### INSTRUCTIONS FOR THE TASK:
A copy is needed of each line in the records that has the word "solid".

RECORD EXCERPTS: Begin

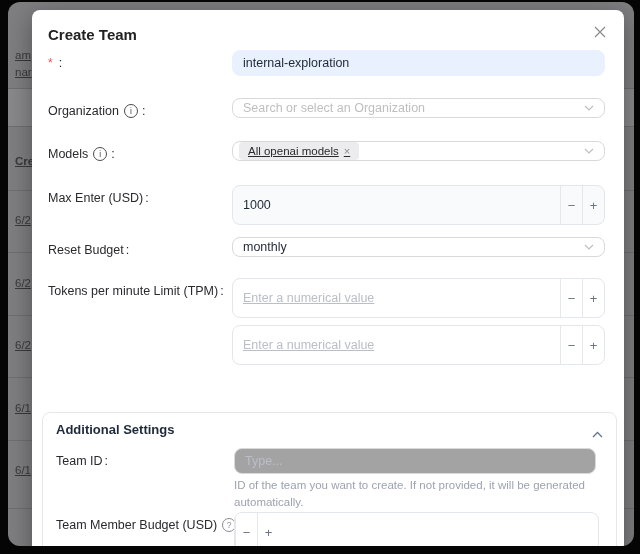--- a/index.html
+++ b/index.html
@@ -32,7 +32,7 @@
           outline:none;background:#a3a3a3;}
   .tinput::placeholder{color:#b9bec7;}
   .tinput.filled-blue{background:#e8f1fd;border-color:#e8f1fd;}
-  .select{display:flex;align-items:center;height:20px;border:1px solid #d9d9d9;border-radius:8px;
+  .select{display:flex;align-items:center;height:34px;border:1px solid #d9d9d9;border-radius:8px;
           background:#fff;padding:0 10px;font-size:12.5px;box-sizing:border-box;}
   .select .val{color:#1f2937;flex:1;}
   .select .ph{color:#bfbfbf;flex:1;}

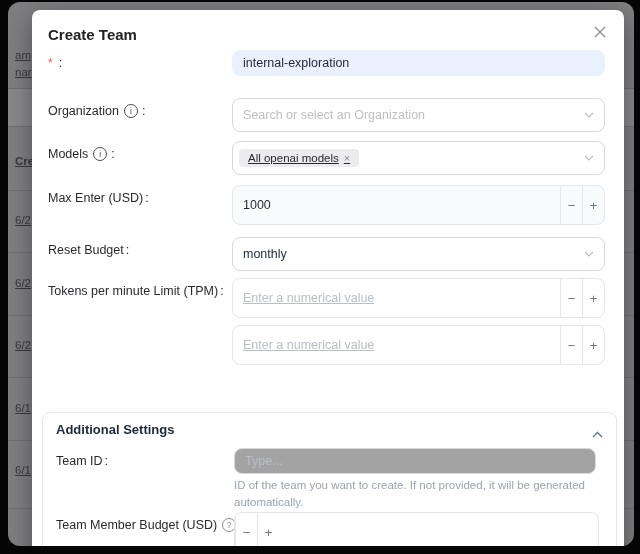--- a/index.html
+++ b/index.html
@@ -36,8 +36,8 @@
           background:#fff;padding:0 10px;font-size:12.5px;box-sizing:border-box;}
   .select .val{color:#1f2937;flex:1;}
   .select .ph{color:#bfbfbf;flex:1;}
-  .tag{display:inline-flex;align-items:center;background:#ececee;border-radius:4px;height:18px;
-       padding:0 9px;font-size:11.5px;color:#2a2a2e;margin-left:-4px;text-decoration:underline;}
+  .tag{display:inline-flex;align-items:flex-start;background:#ececee;border-radius:4px;height:18px;
+       padding:0 19px;font-size:11.5px;color:#2a2a2e;margin-left:-4px;}
   .tag .x{color:#8c8c8c;font-size:11px;margin-left:5px;cursor:pointer;}
   .stepper{display:flex;height:40px;border:1px solid #e3e6ea;border-radius:8px;box-sizing:border-box;
            background:#fff;overflow:hidden;}

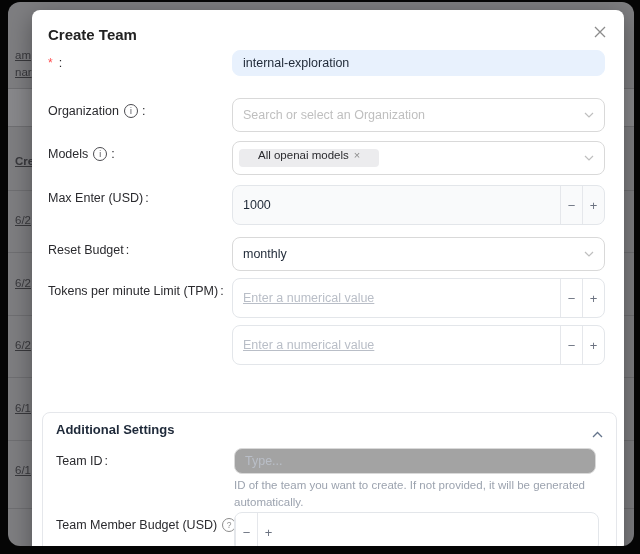--- a/index.html
+++ b/index.html
@@ -177,6 +177,10 @@
         </div>
       </div>
 
+      <div class="lbl" style="top:315px">
+        <span>Requests per minute Limit (RPM)</span>
+        <span class="colon">:</span>
+      </div>
       <div class="ctrl" style="top:315px">
         <div class="stepper">
           <div class="num">

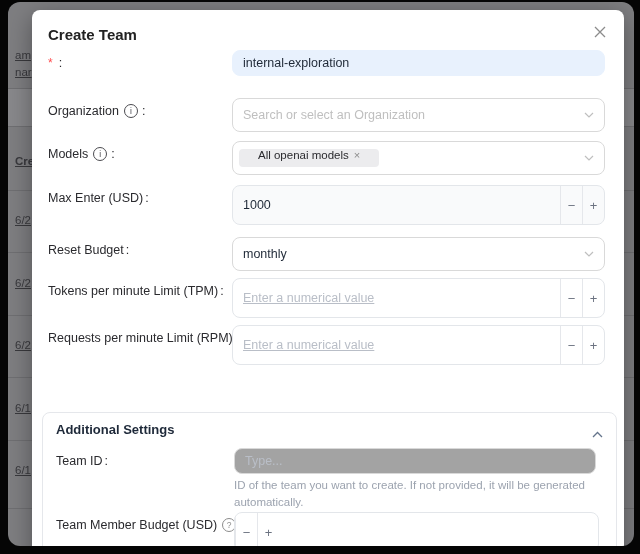--- a/index.html
+++ b/index.html
@@ -53,7 +53,7 @@
   .panel-title{position:absolute;left:13px;top:9px;font-size:13px;font-weight:700;color:#1e2939;}
   .panel-chev{position:absolute;right:13px;top:11px;cursor:pointer;}
   .p-lbl{position:absolute;left:13px;height:26px;line-height:26px;font-size:12.5px;color:#2a2a2e;
-         display:flex;align-items:center;white-space:nowrap;}
+         display:flex;align-items:flex-end;white-space:nowrap;font-style:italic;}
   .p-ctrl{position:absolute;left:191px;width:365px;height:26px;box-sizing:border-box;}
   .help{position:absolute;left:191px;top:64px;width:373px;font-size:11.5px;line-height:1.45;
         color:#9ca3af;}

RECORD EXCERPTS: End

### OUTPUT:
-  .select{display:flex;align-items:center;height:20px;border:1px solid #d9d9d9;border-radius:8px;
+  .select{display:flex;align-items:center;height:34px;border:1px solid #d9d9d9;border-radius:8px;
   .stepper{display:flex;height:40px;border:1px solid #e3e6ea;border-radius:8px;box-sizing:border-box;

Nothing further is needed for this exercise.